El hambre discrimina. De los niños
fallecidos este año por desnutrición o anemias nutricionales, la mitad eran
indígenas. Si se tiene en cuenta que los pueblos indígenas son menos del 3% de
la población, la desproporción es patente.
Para quienes la sobreviven, el hambre deja
efectos de por vida. Una de las cifras más chocantes es la que trae la encuesta
de la Universidad de los Andes (ELCA), que les siguió la pista a las mismas
familias entre 2010 y 2013. Los niños y niñas que en 2010 estaban desnutridos,
tres años más tarde no podían hablar como los demás, y probablemente nunca
podrán hacerlo, con las consecuentes desventajas para estudiar y trabajar el
resto de sus vidas.

********************

— Tareas propuestas —
- a) Enumera, sin repetir ninguna, las cifras escritas con dígitos que aparecen en el texto sobre el hambre.
- b) Prosigue el texto sobre el hambre a partir de su última oración.

********************

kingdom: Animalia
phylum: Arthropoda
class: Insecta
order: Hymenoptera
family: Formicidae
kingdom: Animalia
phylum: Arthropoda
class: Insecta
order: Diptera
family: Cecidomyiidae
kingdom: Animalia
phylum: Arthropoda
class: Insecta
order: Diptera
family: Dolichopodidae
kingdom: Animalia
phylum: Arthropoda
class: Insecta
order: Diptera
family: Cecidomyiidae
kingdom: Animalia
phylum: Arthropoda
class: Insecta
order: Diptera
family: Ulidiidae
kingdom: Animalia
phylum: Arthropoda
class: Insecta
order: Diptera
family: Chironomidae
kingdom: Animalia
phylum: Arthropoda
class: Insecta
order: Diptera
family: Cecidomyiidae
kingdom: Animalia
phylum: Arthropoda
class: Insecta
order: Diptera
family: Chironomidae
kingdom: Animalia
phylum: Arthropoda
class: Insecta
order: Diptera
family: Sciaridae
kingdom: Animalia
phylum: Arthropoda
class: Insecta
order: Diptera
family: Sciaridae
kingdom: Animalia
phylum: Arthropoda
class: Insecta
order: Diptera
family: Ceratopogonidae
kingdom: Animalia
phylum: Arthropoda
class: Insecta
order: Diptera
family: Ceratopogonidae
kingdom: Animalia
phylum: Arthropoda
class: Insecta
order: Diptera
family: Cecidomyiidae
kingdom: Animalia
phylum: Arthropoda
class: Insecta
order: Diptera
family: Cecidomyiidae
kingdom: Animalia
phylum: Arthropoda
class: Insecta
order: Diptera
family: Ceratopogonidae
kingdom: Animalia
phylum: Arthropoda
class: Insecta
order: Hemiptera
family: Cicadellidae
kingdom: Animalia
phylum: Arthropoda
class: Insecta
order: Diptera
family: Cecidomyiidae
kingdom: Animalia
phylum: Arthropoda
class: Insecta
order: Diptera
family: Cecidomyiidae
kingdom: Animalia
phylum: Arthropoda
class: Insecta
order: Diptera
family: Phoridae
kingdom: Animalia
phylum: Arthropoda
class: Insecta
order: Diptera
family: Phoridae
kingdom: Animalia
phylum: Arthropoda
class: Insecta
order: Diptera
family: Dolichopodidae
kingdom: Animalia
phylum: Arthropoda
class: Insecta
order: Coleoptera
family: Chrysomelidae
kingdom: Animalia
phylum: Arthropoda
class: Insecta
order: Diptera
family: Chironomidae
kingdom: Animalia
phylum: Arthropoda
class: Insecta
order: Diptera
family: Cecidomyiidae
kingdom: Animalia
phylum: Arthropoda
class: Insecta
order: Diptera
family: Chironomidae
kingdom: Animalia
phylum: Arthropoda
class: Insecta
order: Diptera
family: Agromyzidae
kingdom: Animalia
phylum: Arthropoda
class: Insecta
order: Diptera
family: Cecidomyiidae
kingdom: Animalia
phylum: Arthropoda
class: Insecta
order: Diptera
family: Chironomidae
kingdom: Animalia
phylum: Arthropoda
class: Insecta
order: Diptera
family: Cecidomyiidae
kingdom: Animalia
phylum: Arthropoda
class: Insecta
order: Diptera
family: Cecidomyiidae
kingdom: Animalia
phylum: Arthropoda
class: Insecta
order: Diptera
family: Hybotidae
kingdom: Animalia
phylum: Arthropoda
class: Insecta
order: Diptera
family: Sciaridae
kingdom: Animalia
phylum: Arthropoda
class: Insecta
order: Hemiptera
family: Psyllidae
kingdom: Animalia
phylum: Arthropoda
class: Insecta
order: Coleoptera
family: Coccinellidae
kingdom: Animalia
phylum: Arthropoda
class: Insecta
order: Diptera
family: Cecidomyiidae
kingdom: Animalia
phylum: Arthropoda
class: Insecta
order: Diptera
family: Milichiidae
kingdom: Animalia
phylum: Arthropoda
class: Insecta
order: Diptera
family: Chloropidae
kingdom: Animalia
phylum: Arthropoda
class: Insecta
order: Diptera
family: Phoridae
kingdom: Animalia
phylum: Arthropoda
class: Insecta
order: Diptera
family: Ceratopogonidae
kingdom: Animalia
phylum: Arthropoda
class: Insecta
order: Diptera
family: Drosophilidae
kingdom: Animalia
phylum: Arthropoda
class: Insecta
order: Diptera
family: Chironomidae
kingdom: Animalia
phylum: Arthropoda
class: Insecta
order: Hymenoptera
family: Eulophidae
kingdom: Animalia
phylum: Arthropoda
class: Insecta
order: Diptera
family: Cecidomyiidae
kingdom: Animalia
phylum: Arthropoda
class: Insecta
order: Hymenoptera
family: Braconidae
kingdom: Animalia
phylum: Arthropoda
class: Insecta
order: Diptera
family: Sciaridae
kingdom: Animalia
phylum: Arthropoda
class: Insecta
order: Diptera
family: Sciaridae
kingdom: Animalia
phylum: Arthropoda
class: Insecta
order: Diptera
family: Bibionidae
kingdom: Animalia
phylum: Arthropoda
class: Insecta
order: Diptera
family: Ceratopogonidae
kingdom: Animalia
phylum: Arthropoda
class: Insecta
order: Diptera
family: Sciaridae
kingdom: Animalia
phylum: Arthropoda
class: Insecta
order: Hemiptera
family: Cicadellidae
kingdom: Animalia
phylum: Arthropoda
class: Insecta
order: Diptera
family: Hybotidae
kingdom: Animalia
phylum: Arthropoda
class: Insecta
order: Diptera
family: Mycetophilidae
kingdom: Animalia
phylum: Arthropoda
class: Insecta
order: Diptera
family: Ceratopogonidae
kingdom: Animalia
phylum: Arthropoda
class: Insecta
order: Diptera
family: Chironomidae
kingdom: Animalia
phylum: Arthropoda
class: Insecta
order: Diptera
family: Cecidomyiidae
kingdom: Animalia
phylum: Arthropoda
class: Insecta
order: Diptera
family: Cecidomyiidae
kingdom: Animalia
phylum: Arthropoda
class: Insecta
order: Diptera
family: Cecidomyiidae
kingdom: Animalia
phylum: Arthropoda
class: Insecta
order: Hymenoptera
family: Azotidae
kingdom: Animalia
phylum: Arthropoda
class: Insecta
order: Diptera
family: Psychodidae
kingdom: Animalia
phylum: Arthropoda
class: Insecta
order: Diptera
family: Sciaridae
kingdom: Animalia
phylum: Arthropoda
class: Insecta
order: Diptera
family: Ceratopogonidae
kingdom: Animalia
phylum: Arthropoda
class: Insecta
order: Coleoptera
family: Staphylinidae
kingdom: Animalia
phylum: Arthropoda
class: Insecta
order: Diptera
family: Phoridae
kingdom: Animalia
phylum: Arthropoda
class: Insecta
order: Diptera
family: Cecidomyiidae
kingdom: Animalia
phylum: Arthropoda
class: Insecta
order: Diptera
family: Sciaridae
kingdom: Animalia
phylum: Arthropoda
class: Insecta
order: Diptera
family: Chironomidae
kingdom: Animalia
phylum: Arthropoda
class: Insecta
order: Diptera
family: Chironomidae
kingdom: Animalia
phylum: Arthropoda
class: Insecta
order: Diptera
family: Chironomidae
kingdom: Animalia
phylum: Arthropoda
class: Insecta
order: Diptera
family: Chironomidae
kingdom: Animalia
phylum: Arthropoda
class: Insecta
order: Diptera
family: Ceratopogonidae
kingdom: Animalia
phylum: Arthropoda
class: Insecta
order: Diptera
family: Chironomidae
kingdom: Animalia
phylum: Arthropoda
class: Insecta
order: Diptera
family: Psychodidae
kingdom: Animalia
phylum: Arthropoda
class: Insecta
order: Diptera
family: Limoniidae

********************

— Respuestas en orden —
- a) 3%, 2010, 2013

- b)
Son
las “desventajas invisibles de los marginados” de las que habla Amartya Sen en
su libro reciente, The
Country of First Boys. Comentando cifras de desnutrición aún más graves en India,
escribió algo que podría decirse de Colombia. “Lo que es asombroso es la poca
atención que este fenómeno ha recibido, y lo reticentes que han sido los
sectores más prósperos e influyentes de la población a dedicar los recursos que
serían precisos para erradicar semejantes desventajas”.
Los recursos estatales que invertimos en
programas para niños y niñas suman el 0,3% del PIB, muy por debajo del 2% de
los países del club OCDE al que aspiramos a entrar. Recursos de los que habría
que descontar los costos de la corrupción rampante del sistema descentralizado
de gasto del ICBF, diseñado para que los políticos regionales saquen su
mordida.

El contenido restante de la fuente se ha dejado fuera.